__DOCUMENT SEGMENT__:
Tea Tree Soap

Have you ever heard of Tea Tree Oil?  I first became aware of it appearing in shampoos several years ago. I did not know very much about it so I joined my husband in doing some amazing research to learn about this substance, how it is used, why it is used, and how to add it to our applications.

Tea Tree Oil is extracted from a plant grown primarily in Austraila

Wikipedia writes about this:

he indigenousBundjalung people of eastern Australia use “tea trees” as a traditional medicine by inhaling the oils from the crushed leaves to treat coughs and colds. They also sprinkle leaves on wounds, after which a poultice is applied. In addition, tea tree leaves are soaked to make an infusion to treat sore throats or skin ailments.[2][3]

Use of the oil itself, as opposed to the unextracted plant material, did not become common practice until researcher Arthur Penfold published the first reports of its antimicrobial activity in a series of papers in the 1920s and 1930s. In evaluating the antimicrobial activity of M. alternifolia, tea tree oil was rated as 11 times more active than phenol.[4]

Tea tree plantation, Coraki.

The commercial tea tree oil industry was born after the medicinal properties of the oil were first reported by Penfold in the 1920s. It was produced from natural bush stands of M. alternifolia that produced oil with the appropriate chemotype. The plant material was hand cut and often distilled on the spot in makeshift, mobile, wood-fired bush stills.

Production ebbed after World War II, as demand for the oil declined, presumably due to the development of effective antibiotics and the waning image of natural products. Interest in the oil was rekindled in the 1970s as part of the general renaissance of interest in natural products. Commercial plantations were established in the 1970s and 1980s, which led to mechanization and large-scale production of a consistent essential oil product.[5]

Although tea tree oil normally is extracted from Melaleuca alternifolia commercially, it can also be extracted from Melaleuca dissitiflora and Melaleuca linariifolia.

The tea tree oil research indicates it has some amazing properties, including  beneficial medical properties when applied topically, including antiviralantibacterialantifungal, and antiseptic qualities.

__EXERCISE GOAL__: Please continue the piece on tea tree oil from its last sentence.

(Stored data)

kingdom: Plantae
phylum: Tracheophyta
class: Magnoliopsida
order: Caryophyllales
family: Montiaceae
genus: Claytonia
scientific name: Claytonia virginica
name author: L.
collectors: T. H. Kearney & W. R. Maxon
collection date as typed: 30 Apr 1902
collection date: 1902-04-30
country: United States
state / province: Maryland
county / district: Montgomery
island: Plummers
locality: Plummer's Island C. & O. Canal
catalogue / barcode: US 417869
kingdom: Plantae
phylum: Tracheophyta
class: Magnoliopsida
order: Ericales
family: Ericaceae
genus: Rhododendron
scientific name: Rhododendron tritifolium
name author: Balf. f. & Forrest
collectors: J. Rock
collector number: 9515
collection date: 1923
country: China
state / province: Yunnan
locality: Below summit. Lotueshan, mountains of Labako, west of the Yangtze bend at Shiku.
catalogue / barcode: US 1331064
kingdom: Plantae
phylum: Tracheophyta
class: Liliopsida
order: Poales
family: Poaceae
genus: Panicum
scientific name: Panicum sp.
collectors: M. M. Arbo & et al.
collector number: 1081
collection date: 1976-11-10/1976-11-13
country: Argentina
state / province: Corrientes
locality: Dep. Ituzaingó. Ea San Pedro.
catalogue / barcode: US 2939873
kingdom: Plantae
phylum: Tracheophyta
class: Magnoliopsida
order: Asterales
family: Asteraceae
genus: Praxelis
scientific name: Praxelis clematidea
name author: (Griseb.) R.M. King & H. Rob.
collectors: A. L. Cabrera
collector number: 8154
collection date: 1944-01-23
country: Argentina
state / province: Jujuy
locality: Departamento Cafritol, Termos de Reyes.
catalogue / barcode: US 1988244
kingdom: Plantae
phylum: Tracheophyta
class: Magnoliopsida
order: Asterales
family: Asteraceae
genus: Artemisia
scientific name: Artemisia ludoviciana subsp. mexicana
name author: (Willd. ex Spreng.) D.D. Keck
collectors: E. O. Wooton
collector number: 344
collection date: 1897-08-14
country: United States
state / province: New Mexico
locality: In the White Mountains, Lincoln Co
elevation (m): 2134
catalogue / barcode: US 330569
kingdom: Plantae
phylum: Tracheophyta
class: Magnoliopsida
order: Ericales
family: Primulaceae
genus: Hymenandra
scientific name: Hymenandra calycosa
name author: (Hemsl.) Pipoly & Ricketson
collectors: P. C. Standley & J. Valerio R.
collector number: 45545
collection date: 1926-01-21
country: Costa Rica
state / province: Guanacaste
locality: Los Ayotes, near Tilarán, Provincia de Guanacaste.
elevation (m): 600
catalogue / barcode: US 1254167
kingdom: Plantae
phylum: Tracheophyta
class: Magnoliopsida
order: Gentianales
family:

__RESPONSE TO THIS EXERCISE__:
Wow, sounds like an essential oil that packs a big punch.  We were eager to do some research for a recipe for soap made with tea tree oil.  We have had a growing number of people requesting it, and i think we have finally found the recipe that will work.

Our recipe is made, and the soap is curing, and should be ready for photographing, wrapping and sale by the end of the week.  (Yes, like wine or cheese, soap does have a curing time… and this soap has been curing for a few weeks now.)

 


3 thoughts on “Tea Tree Soap

  1. Just to let you know that the picture posted is a camellia or tea plant. The tea tree has thin long leaves and is a bushy shrub tree. If you like tea tree in your soap you might also want to do some research into lemon myrtle another Australian native.

    1. Thank you for the correction on tea tree plant… and for the information on lemon myrtle. I wonder if you make soap using lemon myrtle? Could you share tips for using it, and possibly sources for the essential oil of lemon myrtle as most of my sources do not list it.

      1. Its not a common essential oil but I am sure that this will change as there has been many studies recently. We grow the plant and it is prolific, up to 10 metres high. I dry the leaves, blend and add to olive oil to make an infusion. I then use a slow cooker on low to infuse the oils. Lastly I strain before using these oils in soap. Try Aussie Soap Suppliers in Western Australian or http://www.lemonmyrtle.com.au for the oil. The latin name is Backhousia citriodora.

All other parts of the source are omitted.